⟨
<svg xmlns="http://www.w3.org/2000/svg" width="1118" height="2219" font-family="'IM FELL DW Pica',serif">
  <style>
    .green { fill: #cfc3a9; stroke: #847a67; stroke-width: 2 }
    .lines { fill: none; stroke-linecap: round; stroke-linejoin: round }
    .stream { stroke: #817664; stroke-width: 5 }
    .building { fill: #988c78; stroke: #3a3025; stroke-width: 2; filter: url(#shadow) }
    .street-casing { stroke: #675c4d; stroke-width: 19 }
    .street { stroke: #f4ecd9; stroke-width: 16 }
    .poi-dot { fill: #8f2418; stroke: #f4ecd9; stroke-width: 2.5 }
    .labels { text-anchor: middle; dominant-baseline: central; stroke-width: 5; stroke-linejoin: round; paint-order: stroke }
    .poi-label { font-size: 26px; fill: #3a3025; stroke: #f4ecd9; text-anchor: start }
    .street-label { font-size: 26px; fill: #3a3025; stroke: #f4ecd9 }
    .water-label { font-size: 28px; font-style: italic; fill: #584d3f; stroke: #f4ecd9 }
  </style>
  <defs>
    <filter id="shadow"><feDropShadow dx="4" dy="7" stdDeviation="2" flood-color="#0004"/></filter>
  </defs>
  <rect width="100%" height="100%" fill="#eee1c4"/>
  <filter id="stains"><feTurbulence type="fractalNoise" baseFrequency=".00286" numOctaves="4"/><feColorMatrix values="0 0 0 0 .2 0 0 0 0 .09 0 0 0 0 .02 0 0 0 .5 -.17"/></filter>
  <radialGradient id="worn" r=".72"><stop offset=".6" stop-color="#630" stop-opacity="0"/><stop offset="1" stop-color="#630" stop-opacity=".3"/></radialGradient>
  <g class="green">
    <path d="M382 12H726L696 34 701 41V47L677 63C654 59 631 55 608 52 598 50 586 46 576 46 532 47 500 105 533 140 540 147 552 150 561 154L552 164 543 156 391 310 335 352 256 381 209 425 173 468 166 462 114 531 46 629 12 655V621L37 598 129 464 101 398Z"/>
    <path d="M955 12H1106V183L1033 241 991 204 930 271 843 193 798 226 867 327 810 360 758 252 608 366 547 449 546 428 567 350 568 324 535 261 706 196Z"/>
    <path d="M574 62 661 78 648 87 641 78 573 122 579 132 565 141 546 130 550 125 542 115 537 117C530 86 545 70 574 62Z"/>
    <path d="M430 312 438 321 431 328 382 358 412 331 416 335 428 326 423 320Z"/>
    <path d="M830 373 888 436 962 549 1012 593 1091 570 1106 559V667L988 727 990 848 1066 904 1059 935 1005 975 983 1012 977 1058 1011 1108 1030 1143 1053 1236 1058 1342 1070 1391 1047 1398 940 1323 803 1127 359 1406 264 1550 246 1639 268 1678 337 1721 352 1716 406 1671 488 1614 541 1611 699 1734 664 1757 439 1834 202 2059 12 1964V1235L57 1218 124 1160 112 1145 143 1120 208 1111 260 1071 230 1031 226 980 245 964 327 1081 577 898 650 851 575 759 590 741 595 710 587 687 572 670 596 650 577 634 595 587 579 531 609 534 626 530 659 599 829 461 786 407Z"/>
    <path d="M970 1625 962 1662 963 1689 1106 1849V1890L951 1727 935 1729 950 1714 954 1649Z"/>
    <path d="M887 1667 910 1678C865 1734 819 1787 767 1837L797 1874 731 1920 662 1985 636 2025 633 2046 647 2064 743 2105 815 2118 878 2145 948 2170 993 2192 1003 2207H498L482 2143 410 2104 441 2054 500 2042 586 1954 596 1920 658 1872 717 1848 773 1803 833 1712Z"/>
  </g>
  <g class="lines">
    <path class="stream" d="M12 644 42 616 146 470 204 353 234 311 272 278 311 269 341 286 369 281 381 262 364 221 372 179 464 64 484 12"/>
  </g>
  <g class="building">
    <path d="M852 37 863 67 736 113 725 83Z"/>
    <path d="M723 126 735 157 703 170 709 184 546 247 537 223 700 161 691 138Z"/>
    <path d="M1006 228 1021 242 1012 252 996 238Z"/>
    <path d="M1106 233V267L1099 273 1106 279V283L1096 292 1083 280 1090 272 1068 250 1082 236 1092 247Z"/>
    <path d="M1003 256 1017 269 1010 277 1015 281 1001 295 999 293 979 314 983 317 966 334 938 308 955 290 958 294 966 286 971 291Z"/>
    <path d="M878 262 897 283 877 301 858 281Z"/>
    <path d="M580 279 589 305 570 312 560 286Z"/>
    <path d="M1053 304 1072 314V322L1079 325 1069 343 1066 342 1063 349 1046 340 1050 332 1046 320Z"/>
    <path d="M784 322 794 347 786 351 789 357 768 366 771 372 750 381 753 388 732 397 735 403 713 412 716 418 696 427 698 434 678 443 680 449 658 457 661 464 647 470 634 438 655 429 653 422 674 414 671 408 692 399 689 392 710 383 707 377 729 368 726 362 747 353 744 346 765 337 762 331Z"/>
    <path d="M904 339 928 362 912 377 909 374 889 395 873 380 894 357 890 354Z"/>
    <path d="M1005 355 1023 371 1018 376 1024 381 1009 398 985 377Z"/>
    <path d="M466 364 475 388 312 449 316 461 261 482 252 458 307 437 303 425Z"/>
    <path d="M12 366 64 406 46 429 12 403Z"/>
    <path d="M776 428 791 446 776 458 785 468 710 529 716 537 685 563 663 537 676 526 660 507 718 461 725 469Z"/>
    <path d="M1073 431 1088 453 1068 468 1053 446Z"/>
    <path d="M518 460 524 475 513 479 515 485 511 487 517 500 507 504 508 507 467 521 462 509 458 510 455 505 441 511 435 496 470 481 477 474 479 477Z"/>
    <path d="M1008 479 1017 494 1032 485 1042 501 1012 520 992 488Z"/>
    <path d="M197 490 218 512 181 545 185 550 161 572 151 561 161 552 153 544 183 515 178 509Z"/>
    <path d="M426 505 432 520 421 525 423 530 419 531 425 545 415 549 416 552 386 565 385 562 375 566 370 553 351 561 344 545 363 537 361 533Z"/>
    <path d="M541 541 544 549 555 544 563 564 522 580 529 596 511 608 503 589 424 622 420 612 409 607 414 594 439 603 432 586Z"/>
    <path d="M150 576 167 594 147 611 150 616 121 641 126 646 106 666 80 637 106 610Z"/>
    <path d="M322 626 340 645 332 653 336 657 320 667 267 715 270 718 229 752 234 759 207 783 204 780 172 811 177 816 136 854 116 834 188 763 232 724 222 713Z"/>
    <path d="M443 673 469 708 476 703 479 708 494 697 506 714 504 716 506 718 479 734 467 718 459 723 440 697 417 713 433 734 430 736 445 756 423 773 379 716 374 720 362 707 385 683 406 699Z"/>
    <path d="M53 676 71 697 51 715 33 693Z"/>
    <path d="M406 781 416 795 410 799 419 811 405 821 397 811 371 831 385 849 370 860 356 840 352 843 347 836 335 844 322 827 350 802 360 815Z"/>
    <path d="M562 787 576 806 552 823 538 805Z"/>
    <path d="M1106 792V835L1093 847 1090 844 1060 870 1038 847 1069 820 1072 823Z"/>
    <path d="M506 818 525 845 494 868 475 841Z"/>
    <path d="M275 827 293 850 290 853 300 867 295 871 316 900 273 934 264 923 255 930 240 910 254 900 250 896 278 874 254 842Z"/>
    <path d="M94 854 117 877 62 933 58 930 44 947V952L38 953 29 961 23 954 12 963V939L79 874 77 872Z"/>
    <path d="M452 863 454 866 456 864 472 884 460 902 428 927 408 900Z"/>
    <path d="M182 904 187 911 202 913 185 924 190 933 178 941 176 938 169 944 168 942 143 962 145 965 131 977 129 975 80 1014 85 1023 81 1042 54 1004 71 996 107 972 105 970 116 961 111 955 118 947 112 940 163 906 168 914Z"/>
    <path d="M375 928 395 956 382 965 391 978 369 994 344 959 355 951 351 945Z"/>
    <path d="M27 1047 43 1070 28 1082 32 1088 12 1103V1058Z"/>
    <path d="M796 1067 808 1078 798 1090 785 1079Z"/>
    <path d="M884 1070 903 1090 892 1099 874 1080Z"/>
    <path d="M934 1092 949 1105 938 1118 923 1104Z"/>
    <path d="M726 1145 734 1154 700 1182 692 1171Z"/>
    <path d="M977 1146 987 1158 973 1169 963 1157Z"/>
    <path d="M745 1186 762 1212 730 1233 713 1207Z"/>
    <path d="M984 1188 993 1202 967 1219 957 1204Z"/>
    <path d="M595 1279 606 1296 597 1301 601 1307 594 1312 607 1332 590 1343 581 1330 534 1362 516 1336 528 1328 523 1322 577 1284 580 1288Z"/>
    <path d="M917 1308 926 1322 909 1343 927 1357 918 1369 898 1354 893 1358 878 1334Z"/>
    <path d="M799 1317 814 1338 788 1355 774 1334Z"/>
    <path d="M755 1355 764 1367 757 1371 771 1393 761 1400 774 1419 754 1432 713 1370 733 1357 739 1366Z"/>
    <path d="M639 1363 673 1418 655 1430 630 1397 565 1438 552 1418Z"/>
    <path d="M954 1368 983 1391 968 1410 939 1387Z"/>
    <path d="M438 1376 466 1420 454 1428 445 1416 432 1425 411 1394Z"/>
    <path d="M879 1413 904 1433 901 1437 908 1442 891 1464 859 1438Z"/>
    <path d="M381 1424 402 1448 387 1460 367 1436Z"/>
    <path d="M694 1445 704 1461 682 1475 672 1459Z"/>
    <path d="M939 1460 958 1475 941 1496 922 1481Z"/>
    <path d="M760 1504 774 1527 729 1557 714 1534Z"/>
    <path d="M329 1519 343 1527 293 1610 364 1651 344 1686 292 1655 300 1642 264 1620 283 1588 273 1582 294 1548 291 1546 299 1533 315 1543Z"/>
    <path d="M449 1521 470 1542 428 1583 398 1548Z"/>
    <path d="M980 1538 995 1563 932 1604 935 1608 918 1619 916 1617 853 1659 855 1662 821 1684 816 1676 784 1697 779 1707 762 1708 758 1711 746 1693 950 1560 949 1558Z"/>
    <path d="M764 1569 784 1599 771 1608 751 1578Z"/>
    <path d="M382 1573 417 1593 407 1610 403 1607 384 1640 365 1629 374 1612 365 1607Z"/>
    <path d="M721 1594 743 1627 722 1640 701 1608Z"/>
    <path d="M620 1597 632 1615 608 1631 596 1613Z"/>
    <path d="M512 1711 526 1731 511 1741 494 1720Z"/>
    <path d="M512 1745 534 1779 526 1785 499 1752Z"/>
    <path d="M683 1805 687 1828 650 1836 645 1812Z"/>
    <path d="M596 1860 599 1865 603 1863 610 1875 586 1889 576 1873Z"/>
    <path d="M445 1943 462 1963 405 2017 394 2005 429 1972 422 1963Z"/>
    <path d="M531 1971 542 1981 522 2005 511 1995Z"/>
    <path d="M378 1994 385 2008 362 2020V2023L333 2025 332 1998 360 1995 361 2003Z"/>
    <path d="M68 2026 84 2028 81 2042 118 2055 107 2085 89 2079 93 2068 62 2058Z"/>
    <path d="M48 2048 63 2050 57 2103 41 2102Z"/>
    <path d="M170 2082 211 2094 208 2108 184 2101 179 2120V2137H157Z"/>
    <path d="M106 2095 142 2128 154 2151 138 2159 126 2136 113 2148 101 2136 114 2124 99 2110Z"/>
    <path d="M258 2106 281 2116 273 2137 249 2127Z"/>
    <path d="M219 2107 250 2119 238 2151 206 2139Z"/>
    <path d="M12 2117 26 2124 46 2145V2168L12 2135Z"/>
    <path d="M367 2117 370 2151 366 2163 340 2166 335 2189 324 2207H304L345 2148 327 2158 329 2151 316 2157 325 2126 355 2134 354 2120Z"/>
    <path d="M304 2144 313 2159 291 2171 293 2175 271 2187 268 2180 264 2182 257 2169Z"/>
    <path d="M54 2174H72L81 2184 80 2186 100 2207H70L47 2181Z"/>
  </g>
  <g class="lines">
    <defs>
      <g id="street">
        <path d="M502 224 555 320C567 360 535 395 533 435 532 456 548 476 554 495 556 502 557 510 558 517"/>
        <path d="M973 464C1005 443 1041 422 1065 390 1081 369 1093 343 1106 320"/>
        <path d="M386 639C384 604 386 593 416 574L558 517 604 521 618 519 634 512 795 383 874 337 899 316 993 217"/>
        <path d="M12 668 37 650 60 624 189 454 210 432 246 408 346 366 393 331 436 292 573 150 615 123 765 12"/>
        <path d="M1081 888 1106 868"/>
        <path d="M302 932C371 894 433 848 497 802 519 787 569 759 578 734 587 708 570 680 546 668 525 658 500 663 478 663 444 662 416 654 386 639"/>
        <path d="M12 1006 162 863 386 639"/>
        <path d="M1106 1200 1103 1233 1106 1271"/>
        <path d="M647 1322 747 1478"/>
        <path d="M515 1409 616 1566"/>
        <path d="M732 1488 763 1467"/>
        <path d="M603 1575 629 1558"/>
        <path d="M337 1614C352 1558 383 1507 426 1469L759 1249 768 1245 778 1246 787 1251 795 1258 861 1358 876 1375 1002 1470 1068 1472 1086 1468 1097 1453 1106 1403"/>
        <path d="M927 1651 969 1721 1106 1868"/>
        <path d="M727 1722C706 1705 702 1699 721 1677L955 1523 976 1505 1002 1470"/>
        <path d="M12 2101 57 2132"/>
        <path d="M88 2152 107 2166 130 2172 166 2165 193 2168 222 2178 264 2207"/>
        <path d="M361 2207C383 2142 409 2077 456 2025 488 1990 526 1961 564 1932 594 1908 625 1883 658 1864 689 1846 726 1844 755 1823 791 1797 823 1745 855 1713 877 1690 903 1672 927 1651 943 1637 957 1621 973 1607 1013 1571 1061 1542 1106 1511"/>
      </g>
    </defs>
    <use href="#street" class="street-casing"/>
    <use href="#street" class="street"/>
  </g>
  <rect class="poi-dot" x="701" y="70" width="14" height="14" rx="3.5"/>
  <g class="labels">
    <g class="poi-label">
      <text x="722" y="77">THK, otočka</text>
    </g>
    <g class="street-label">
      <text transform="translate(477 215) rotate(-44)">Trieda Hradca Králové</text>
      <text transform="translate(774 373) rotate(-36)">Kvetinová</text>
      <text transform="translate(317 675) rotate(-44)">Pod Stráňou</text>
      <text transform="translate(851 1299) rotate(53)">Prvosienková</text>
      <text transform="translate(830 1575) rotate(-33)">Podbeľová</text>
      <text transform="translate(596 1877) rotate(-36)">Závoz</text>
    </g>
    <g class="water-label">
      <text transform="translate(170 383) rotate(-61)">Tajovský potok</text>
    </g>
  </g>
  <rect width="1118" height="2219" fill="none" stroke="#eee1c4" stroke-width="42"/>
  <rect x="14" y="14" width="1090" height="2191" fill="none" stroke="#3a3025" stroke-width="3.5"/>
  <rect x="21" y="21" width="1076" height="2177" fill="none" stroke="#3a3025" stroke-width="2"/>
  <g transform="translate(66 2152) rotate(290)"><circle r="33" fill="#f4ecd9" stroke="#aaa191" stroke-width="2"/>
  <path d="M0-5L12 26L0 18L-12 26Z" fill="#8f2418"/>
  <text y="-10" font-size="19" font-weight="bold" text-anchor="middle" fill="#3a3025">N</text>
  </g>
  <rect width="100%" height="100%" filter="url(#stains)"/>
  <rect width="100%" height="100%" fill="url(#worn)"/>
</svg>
⟩
## Exercise details
From the listing above, output exactly the run of lines that starts with the line containing "1355 764 1367" and ends with the line containing "1805 687 1828".

## Response
    <path d="M755 1355 764 1367 757 1371 771 1393 761 1400 774 1419 754 1432 713 1370 733 1357 739 1366Z"/>
    <path d="M639 1363 673 1418 655 1430 630 1397 565 1438 552 1418Z"/>
    <path d="M954 1368 983 1391 968 1410 939 1387Z"/>
    <path d="M438 1376 466 1420 454 1428 445 1416 432 1425 411 1394Z"/>
    <path d="M879 1413 904 1433 901 1437 908 1442 891 1464 859 1438Z"/>
    <path d="M381 1424 402 1448 387 1460 367 1436Z"/>
    <path d="M694 1445 704 1461 682 1475 672 1459Z"/>
    <path d="M939 1460 958 1475 941 1496 922 1481Z"/>
    <path d="M760 1504 774 1527 729 1557 714 1534Z"/>
    <path d="M329 1519 343 1527 293 1610 364 1651 344 1686 292 1655 300 1642 264 1620 283 1588 273 1582 294 1548 291 1546 299 1533 315 1543Z"/>
    <path d="M449 1521 470 1542 428 1583 398 1548Z"/>
    <path d="M980 1538 995 1563 932 1604 935 1608 918 1619 916 1617 853 1659 855 1662 821 1684 816 1676 784 1697 779 1707 762 1708 758 1711 746 1693 950 1560 949 1558Z"/>
    <path d="M764 1569 784 1599 771 1608 751 1578Z"/>
    <path d="M382 1573 417 1593 407 1610 403 1607 384 1640 365 1629 374 1612 365 1607Z"/>
    <path d="M721 1594 743 1627 722 1640 701 1608Z"/>
    <path d="M620 1597 632 1615 608 1631 596 1613Z"/>
    <path d="M512 1711 526 1731 511 1741 494 1720Z"/>
    <path d="M512 1745 534 1779 526 1785 499 1752Z"/>
    <path d="M683 1805 687 1828 650 1836 645 1812Z"/>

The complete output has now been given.